◆ STORED DATA ◆
--------------------

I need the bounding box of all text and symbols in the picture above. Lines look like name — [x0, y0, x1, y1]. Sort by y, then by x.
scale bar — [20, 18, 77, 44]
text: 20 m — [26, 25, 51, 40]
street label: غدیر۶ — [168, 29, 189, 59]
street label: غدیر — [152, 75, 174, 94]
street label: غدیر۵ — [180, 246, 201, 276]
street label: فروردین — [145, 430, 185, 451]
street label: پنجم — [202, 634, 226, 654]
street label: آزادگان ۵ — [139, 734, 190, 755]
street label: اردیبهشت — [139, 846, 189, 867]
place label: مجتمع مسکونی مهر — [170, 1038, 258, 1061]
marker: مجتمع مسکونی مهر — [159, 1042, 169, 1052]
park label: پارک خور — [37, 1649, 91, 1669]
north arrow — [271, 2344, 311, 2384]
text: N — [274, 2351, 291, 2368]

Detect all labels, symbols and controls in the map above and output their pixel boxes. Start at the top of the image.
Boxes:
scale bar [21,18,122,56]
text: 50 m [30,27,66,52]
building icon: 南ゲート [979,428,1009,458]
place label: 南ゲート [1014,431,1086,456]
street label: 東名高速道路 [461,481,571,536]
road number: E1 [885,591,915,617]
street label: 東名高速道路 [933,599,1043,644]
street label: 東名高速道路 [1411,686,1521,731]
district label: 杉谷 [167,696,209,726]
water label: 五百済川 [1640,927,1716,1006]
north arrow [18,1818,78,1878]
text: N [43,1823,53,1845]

--------------------

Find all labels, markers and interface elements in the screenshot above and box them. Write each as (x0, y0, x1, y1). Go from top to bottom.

--------------------

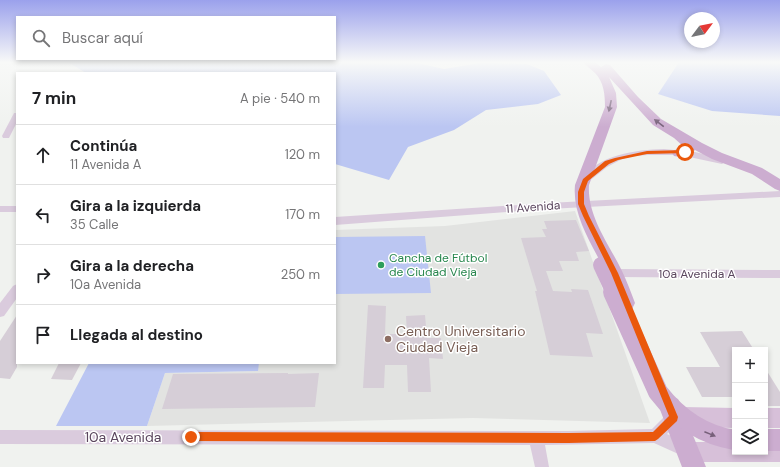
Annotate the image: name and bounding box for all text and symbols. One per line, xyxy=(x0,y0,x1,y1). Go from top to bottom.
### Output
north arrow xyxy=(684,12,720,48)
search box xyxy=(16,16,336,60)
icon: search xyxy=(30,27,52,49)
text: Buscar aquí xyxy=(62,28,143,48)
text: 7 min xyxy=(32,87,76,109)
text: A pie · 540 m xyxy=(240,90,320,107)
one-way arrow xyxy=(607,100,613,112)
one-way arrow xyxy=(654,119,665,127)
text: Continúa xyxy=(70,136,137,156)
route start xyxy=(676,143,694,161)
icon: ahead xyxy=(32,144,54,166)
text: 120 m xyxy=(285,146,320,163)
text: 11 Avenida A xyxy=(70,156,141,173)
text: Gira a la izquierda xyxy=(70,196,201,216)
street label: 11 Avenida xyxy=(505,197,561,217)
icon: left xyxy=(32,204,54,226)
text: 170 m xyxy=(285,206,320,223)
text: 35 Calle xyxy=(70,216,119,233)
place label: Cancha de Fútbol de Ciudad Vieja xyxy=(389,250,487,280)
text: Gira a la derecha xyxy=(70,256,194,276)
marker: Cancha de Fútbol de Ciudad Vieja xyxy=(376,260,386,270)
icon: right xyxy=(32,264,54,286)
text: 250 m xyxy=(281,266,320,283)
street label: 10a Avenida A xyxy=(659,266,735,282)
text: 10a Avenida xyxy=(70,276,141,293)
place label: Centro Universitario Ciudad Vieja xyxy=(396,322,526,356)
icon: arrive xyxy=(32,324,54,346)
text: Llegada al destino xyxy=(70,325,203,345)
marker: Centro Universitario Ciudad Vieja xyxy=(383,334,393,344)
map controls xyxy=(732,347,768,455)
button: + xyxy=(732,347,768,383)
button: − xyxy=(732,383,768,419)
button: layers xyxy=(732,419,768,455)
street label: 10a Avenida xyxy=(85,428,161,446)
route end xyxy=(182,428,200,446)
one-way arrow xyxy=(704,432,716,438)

--------------------

◆ GOAL OF THE EXERCISE ◆
If a line of the data contains "bottom", copy it out.

◆ ANSWER ◆
Find all labels, markers and interface elements in the screenshot above and box them. Write each as (x0, y0, x1, y1). Go from top to bottom.
Annotate the image: name and bounding box for all text and symbols. One per line, xyxy=(x0,y0,x1,y1). Go from top to bottom.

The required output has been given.